::: EXTRACTED ENTRIES :::
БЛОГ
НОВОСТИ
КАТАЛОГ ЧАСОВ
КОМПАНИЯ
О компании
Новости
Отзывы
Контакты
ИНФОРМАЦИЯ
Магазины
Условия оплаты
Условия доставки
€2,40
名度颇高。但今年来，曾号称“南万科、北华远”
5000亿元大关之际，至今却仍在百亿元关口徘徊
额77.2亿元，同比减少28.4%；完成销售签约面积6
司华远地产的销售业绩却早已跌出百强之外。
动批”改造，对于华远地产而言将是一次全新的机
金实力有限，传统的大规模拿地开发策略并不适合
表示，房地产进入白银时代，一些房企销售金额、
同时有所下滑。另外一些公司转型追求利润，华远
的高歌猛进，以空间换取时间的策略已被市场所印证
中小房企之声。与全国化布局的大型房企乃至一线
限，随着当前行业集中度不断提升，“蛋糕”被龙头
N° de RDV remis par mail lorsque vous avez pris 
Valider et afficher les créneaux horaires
:::
::: EXTRACTED ENTRIES :::
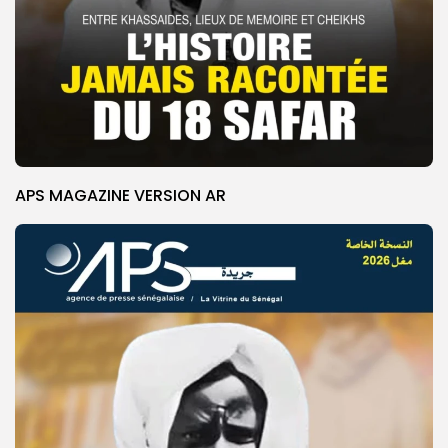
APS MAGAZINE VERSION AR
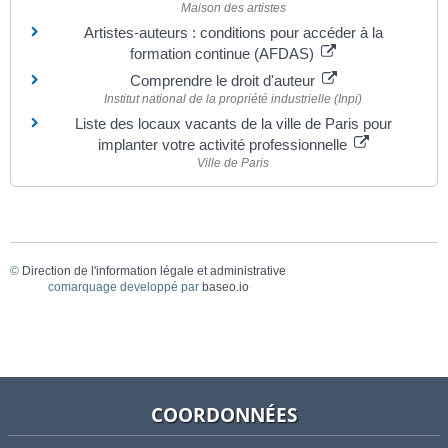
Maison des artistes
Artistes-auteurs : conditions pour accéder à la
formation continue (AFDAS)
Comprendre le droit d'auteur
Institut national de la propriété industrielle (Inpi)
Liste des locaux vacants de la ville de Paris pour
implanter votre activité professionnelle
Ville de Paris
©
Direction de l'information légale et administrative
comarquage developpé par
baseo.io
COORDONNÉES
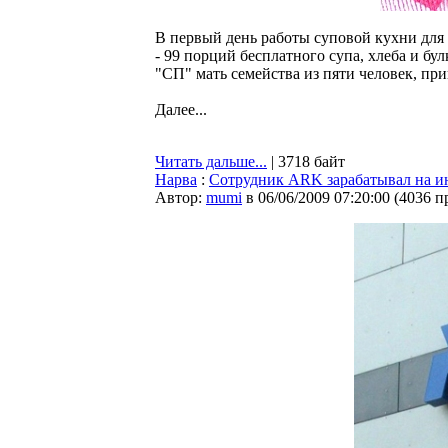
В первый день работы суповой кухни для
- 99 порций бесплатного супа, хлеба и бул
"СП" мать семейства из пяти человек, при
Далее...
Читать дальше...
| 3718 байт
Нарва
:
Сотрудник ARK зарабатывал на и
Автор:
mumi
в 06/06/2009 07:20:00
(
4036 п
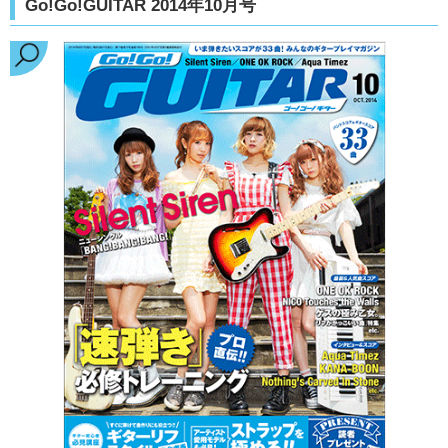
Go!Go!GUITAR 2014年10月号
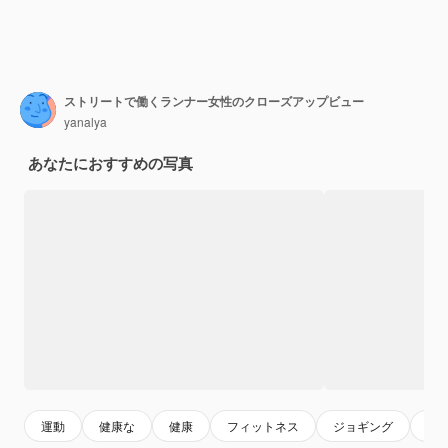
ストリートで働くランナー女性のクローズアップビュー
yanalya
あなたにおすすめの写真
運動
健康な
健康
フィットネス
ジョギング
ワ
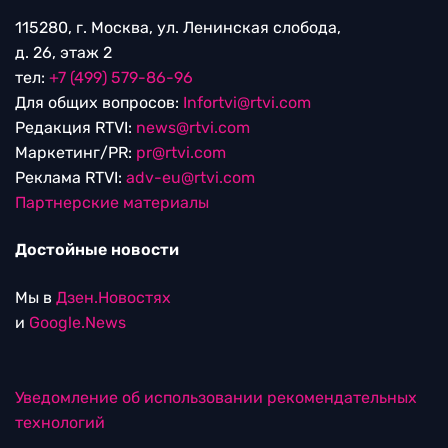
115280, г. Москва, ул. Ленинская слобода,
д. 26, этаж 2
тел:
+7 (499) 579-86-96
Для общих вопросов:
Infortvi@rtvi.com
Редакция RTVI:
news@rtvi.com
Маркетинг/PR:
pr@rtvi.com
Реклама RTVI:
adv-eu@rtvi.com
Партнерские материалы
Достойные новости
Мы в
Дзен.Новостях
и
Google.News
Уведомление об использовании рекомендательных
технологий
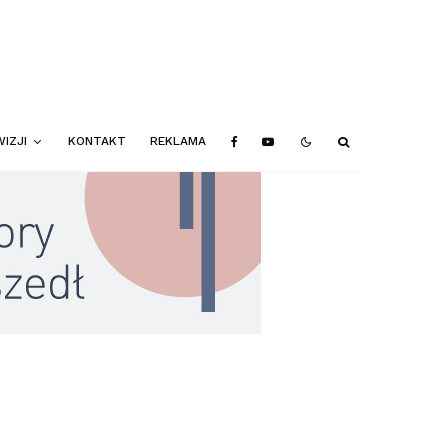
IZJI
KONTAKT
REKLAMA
:::
### [WHAT THE TASK REQUIRES]
The answer must consist of every line in the records above that contains the word "pour".

### [EXPECTED ANSWER]
Artistes-auteurs : conditions pour accéder à la
Liste des locaux vacants de la ville de Paris pour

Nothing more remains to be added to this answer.